Rewrite the data below as a JSON list of strings with one string per line, skipping any blank lines and leaving the pictures out.

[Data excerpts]
________________________________________

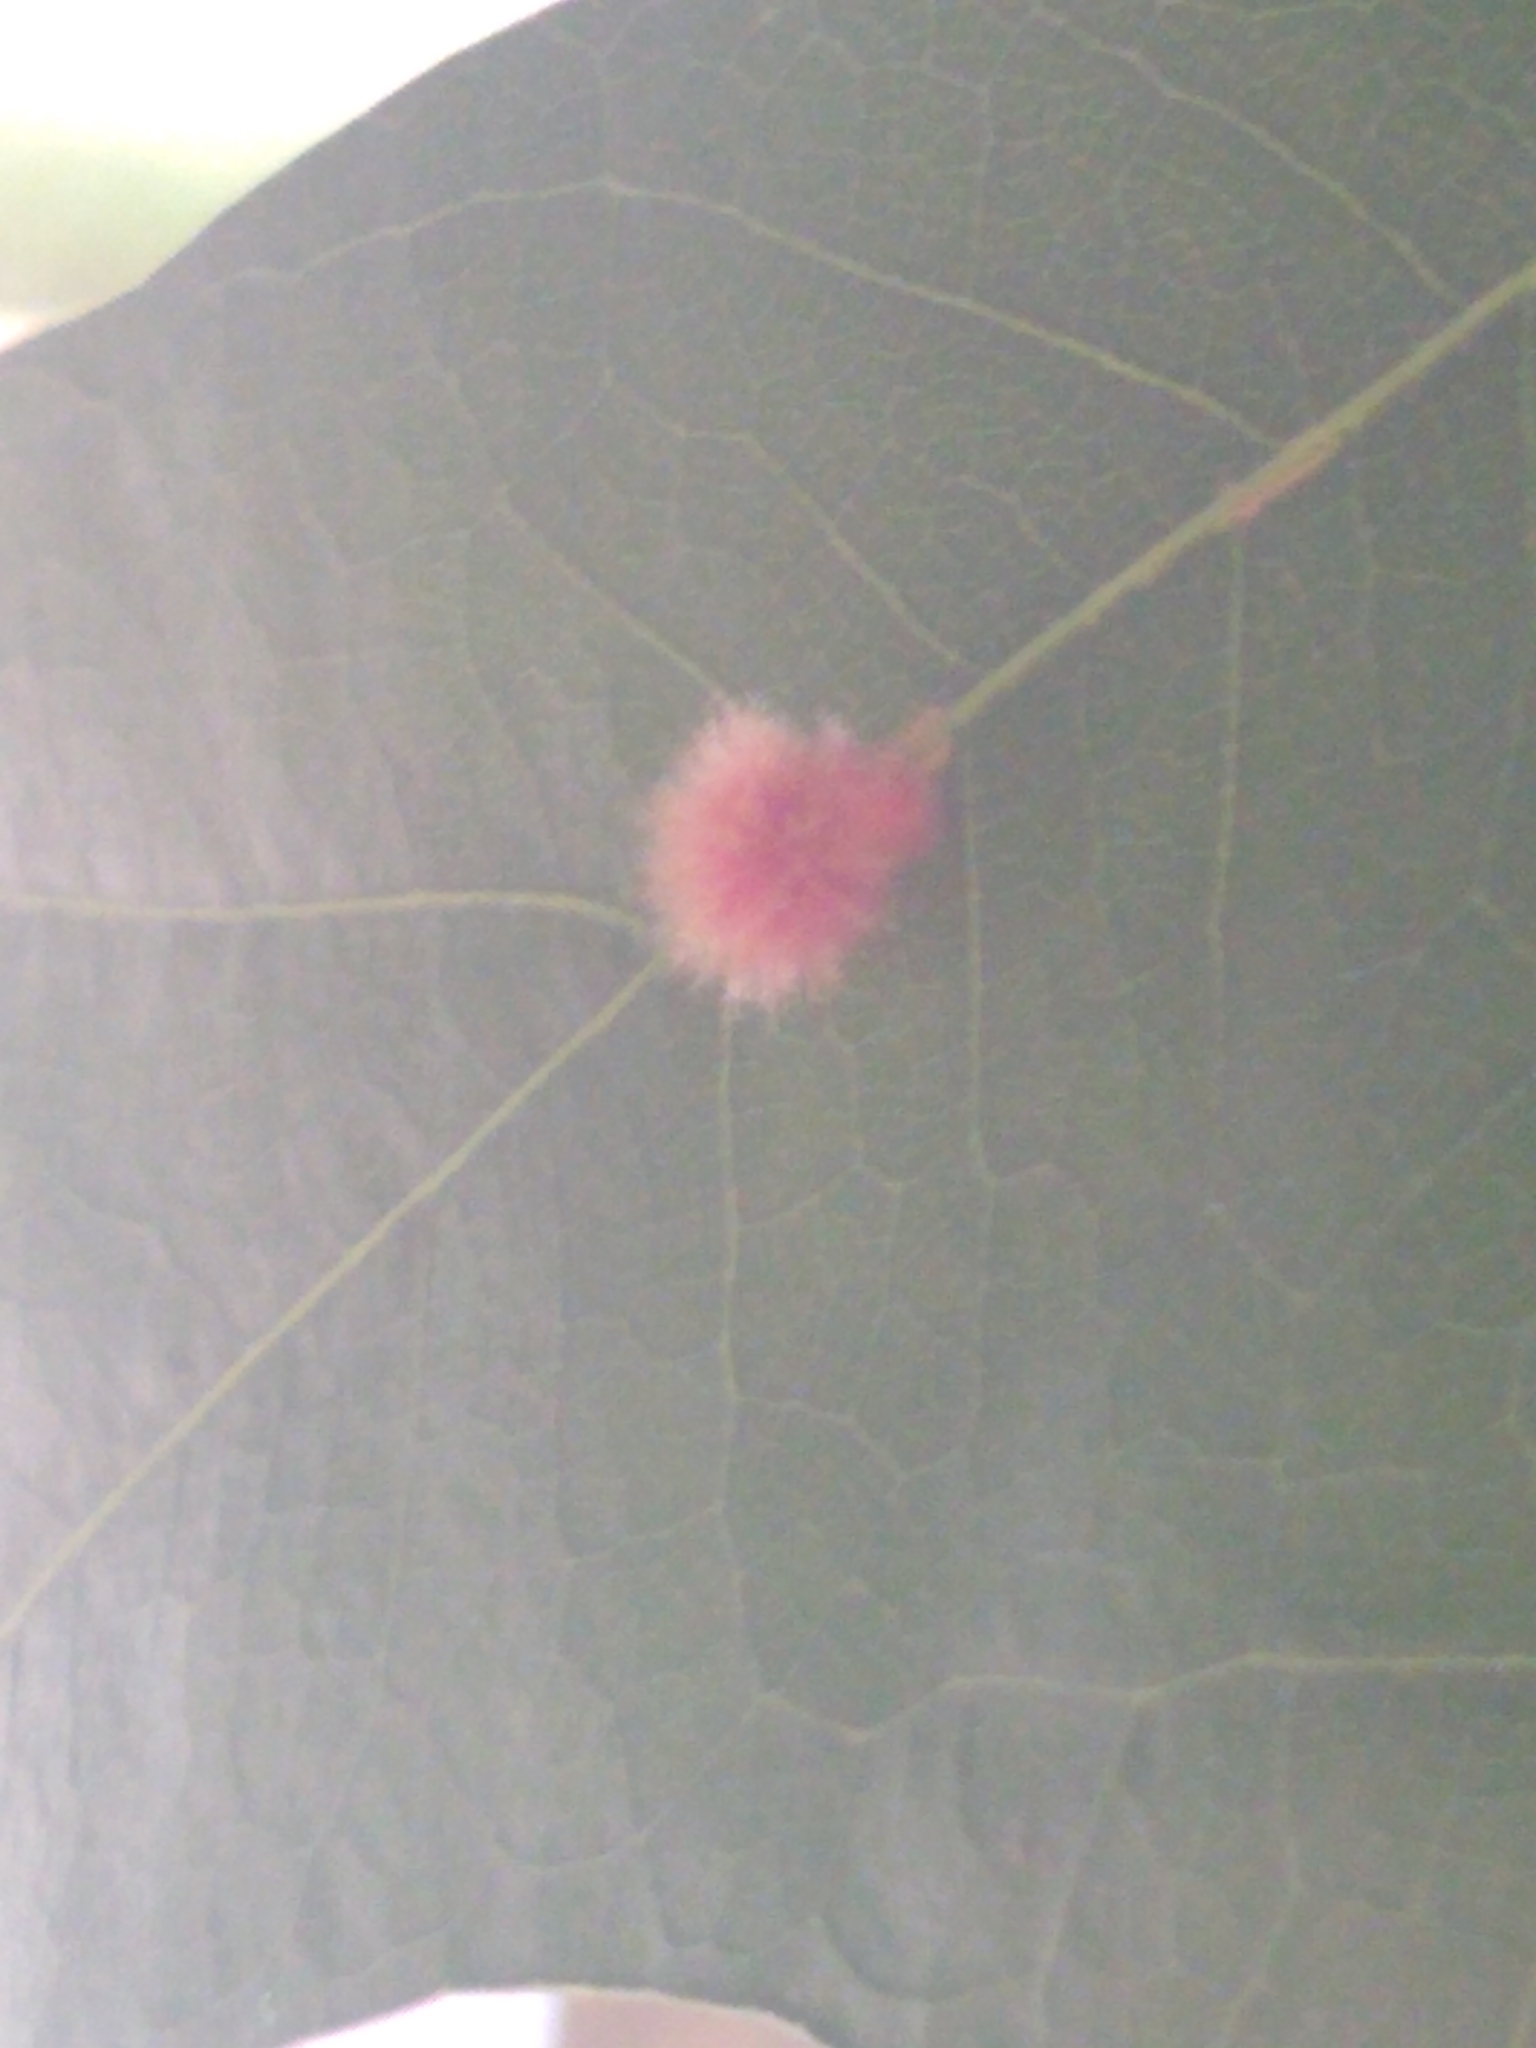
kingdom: Animalia
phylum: Arthropoda
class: Insecta
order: Hymenoptera
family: Cynipidae
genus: Callirhytis
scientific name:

________________________________________

▸ **Problem solution**
[
  "kingdom: Animalia",
  "phylum: Arthropoda",
  "class: Insecta",
  "order: Hymenoptera",
  "family: Cynipidae",
  "genus: Callirhytis",
  "scientific name:"
]